Enterprises are leverage data science to derive actionable insights from data. But challenges abound
Data science is a recent discipline, one that enterprises are trying to embrace since the Internet became ubiquitous and social media triggered an explosion of data. In the earlier days enterprises relied on the data that was mostly structured and resided in their data centers.
But it is only over the last few years that they are realizing that unstructured data that lies in the public domain can provide them customer insights, if extracted and analyzed properly. That’s when Big Data became the buzzword and enterprises started deploying software that helped them extract and analyze all data, both within and outside their data centers.
The way data science is understood today is that it is the ability to extract insights from both structured and unstructured data by using analytical tools as well as machine learning and deep learning technologies.
Data science is expected to help enterprises mine for insights that can help them increase revenue and profitability, operational efficiency, productivity while enhancing customer experience.
Data science is not merely about deploying technology. Data scientists will have to understand statistics, econometrics and technology. By combining these skills they are able to derive value out of data. Data science is not about merely analyzing data. It’s about predicting future outcomes that can positively impact a business.
While both data science and Big Data seem to mean the same, there is a difference. Big data refers to the vast amounts of unstructured data that mostly lie outside an enterprise’s data center. But data science is an approach that can be applied to even smaller data sets irrespective of whether it is structured or unstructured.
Deploying data science in an enterprise requires data scientists to understand the flow of information across key functions or departments, identify and classify various data assets and then make sense out of the data for predictive insights. Many banks today are deploying data science to identify frauds. Retailers are using data science to anticipate demand, guage customer behaviour and make their supply chains more efficient. These are essentially enterprises that gather and store quality data.
In the Indian context many enterprises are still in the process of cleaning data and those with clean data are still in the early stages of deploying analytics. Enterprises that are ahead in using analytics and deploying data science are mostly in e-retail, food tech and e-aggregator businesses. But moving forward, as competition intensifies from disruptive, new players, enterprises across sectors will be forced to turn to data science for increased efficiencies, agility and customer insights. This will create a massive demand for data scientists not just across the globe, but also in India.

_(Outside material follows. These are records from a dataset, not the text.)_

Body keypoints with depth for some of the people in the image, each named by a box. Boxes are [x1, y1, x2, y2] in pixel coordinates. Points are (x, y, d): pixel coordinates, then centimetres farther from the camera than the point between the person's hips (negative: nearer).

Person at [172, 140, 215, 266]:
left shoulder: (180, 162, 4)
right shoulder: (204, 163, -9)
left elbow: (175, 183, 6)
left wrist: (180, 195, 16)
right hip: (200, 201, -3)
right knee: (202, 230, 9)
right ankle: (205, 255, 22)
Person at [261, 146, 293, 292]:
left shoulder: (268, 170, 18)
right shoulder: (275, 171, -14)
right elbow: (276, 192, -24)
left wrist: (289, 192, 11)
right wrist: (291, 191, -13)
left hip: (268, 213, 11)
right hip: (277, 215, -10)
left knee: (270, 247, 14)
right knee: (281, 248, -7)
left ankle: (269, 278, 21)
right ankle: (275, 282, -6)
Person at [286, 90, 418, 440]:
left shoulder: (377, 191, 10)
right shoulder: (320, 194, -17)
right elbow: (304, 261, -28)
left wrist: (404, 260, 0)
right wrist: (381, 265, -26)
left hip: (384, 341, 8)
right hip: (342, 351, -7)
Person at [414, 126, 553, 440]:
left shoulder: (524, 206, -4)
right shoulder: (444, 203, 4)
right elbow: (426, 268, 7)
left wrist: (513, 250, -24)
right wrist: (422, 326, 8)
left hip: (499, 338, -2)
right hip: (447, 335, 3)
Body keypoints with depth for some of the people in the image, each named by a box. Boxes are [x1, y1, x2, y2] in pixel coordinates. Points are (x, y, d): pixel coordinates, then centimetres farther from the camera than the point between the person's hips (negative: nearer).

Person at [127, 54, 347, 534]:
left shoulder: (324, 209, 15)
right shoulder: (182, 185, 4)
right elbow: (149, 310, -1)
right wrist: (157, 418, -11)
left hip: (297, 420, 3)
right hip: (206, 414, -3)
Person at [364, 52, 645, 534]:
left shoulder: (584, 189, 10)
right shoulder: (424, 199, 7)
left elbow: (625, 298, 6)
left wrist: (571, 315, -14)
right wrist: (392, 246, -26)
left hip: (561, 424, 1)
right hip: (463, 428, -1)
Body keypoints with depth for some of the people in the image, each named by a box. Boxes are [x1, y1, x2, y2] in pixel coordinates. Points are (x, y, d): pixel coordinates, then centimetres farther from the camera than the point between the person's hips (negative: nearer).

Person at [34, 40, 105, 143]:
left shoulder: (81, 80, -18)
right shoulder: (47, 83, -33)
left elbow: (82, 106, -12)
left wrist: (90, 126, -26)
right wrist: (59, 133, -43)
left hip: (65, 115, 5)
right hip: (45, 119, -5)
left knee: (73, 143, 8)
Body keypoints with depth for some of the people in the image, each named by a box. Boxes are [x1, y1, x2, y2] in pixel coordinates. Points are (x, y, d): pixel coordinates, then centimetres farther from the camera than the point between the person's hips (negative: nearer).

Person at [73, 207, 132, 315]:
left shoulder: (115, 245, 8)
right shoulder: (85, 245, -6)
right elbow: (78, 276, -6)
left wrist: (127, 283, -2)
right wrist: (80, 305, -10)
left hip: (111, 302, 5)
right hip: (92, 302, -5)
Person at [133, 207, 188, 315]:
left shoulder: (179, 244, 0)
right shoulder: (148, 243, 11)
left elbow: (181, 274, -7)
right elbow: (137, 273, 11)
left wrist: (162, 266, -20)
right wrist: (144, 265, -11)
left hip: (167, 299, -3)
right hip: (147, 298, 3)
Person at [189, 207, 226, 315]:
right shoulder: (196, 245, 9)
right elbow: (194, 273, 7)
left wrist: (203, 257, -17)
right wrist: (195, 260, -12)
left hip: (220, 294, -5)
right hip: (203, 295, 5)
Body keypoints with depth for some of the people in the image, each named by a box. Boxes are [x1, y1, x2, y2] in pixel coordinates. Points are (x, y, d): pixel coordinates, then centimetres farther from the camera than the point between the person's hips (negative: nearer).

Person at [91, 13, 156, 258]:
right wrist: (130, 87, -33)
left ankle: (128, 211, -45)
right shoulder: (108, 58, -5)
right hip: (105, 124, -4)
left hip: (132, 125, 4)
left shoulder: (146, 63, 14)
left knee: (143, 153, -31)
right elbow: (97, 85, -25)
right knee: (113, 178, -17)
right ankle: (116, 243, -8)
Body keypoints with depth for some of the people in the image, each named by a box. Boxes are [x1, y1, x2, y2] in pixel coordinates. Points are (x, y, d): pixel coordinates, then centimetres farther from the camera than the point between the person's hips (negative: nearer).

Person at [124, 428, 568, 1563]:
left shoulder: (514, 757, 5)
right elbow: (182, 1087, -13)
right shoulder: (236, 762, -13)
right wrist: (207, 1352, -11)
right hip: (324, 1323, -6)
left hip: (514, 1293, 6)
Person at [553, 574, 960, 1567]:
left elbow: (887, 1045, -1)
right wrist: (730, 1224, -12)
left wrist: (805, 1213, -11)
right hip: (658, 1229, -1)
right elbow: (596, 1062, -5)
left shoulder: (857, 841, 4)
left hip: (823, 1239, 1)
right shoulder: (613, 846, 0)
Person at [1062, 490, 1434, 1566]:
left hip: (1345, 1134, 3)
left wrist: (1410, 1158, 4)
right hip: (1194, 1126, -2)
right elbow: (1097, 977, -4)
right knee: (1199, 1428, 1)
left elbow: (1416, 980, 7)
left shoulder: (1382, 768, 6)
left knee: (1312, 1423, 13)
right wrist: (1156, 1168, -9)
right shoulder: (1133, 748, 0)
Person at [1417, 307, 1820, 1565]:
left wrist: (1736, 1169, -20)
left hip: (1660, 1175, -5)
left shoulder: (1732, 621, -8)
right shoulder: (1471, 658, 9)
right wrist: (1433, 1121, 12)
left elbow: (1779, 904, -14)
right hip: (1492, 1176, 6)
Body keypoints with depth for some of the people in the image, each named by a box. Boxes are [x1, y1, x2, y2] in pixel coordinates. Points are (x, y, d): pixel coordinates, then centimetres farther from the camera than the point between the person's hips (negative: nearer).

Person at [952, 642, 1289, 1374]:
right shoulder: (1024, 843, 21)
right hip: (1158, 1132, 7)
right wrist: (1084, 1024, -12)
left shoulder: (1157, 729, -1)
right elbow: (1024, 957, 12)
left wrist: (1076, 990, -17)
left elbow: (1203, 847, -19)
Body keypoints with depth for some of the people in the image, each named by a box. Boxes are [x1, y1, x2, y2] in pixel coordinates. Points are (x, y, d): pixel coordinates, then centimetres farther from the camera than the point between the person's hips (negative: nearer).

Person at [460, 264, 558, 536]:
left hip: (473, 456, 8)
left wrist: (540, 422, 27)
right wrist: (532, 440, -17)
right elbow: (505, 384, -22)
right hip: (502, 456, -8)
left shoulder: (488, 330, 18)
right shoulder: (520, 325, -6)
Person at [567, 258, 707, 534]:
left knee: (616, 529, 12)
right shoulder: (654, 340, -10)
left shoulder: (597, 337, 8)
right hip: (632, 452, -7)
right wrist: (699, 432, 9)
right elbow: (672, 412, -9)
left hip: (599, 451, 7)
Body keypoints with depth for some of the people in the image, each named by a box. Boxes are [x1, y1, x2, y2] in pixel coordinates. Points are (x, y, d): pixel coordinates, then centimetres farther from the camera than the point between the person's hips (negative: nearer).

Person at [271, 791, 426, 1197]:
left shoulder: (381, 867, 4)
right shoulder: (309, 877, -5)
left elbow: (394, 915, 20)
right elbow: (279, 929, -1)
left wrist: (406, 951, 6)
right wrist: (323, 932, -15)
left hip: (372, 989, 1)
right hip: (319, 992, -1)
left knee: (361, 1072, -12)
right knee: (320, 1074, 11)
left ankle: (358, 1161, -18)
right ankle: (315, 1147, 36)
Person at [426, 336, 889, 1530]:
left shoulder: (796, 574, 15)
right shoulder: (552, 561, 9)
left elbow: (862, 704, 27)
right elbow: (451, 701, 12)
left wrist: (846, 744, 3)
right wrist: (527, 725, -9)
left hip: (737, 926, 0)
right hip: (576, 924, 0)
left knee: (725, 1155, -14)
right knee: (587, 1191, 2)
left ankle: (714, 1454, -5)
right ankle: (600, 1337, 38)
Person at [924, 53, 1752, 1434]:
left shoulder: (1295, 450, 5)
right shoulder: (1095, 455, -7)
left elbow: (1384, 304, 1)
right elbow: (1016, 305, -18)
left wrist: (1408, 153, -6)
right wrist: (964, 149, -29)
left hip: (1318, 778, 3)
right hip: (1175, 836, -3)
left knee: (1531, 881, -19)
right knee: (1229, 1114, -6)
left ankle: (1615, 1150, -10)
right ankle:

Globally there is already a massive demand for data scientists. A US survey predicts that the demand for data scientists will go up by 40 per cent by 2020.
According to the survey India today has only 10 percent of data scientists available globally. As a result Indian service providers catering to the global markets are losing out on deals where they could have benefited out of cost arbitrage. As more Indian companies deploy data science we are likely to see an acute demand supply gap in this space.